Hot Springs
"Je suis venu pour une nuit et je suis resté quatre, ce que Hot Springs fait aux gens qui ont marché trop longtemps."
L’Appalachian Trail passe directement par le centre de Hot Springs, Caroline du Nord, le long de Bridge Street, qui est la seule vraie rue du village. On arrive en marchant depuis le sentier, ses bottes soulevant de la poussière sur l’asphalte, et en trente secondes on passe devant l’équipementier, l’auberge, la pizzeria, l’atelier de réparation de matériel, puis on a traversé le village et le sentier reprend de l’autre côté du pont sur la French Broad River. Tout ça prend environ quatre minutes si on marche sans s’arrêter. La plupart des gens s’arrêtent quelques jours.
Je suis arrivé à Hot Springs en mai, en descendant de la crête depuis le nord, après avoir fait une section de trois jours de randonnée qui avait impliqué plus de pluie que prévu. J’étais mouillé de la façon dont seuls les randonneurs et les naufragés le sont — ce genre de mouillé qui a traversé chaque couche et s’est installé quelque part dans les os. Les bains thermaux du Hot Springs Spa and Resort, juste à côté de Bridge Street, sont alimentés par des sources naturelles qui jaillissent du sol à une température constante de trente-sept degrés Celsius. J’ai réservé un bain extérieur privé et me suis assis dans de l’eau minérale chaude pendant quatre-vingt-dix minutes pendant que la French Broad coulait à trois mètres en dessous et qu’une paire de martins-pêcheurs travaillait la ligne de courant. Il y a des expériences qui sont agréables et des expériences qui sont nécessaires. C’était les deux.

Les eaux thermales attirent des gens ici depuis plus longtemps qu’existe le village. Les Cherokees connaissaient les sources ; les colons européens ont construit un centre thermal ici au début du XIXe siècle ; le chemin de fer a amené des visiteurs élégants des villes, qui venaient prendre les eaux comme partout à l’Âge d’Or. Les grands hôtels de cure ont depuis longtemps disparu, brûlés et non reconstruits, mais les sources demeurent, et la tradition de les utiliser après une longue marche en montagne semble continue avec quelque chose de beaucoup plus ancien que l’Appalachian Trail, qui n’a été achevé qu’en 1937. Il y a quelque chose dans le fait de tremper dans de l’eau chaude au bord d’une rivière froide après des jours de marche qui transcende quel que soit le siècle où l’on se trouve.
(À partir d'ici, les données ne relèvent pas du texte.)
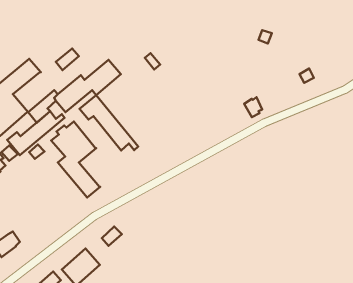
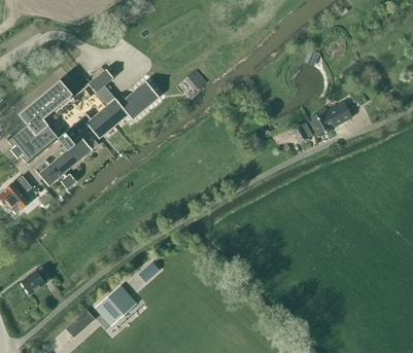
building: none -> [310,101,352,137]
building: [79,95,138,150] -> none
building: [51,122,100,198] -> none

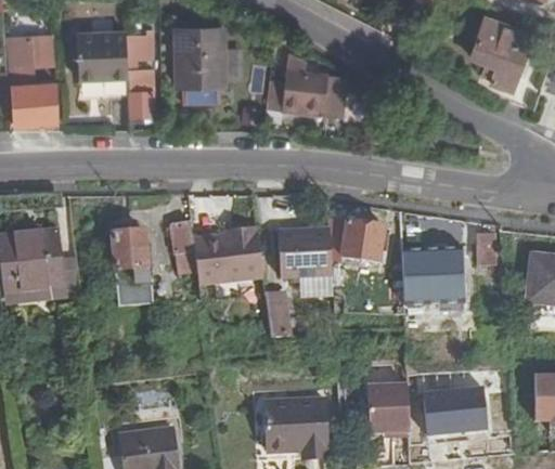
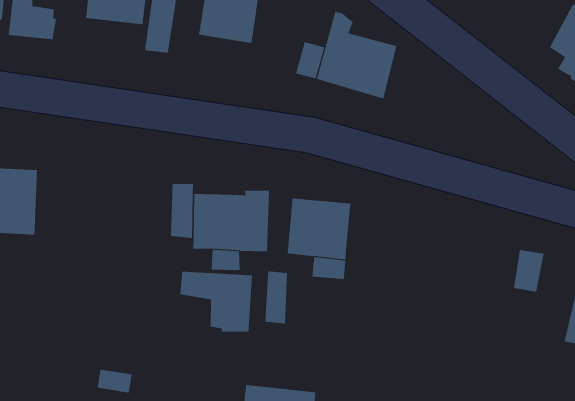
building: [330,224,384,262] -> none
building: [116,232,147,282] -> none
building: [403,250,464,309] -> none
building: none -> [180,271,253,333]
Le village lui-même a l’économie d’un village de randonneurs, ce qui signifie qu’il existe presque entièrement pour servir les personnes qui le traversent à pied, et il s’est façonné autour de cette réalité avec plus de grâce que la plupart. Bluff Mountain Outfitters a le matériel dont on a besoin et les conseils qu’on ne savait pas nécessaires. La situation gastronomique est modeste mais honnête — Smoky Mountain Diner pour le petit-déjeuner, où les œufs viennent avec des grits qu’on les ait demandés ou non, et les commandes sont criées entre la cuisine et le comptoir dans le style d’une dispute familiale. Le Paddler’s Pub, qui fait office de bar, de sélection de bières et de salon commun du village, organise une soirée de bluegrass le vendredi à laquelle j’ai assisté deux fois.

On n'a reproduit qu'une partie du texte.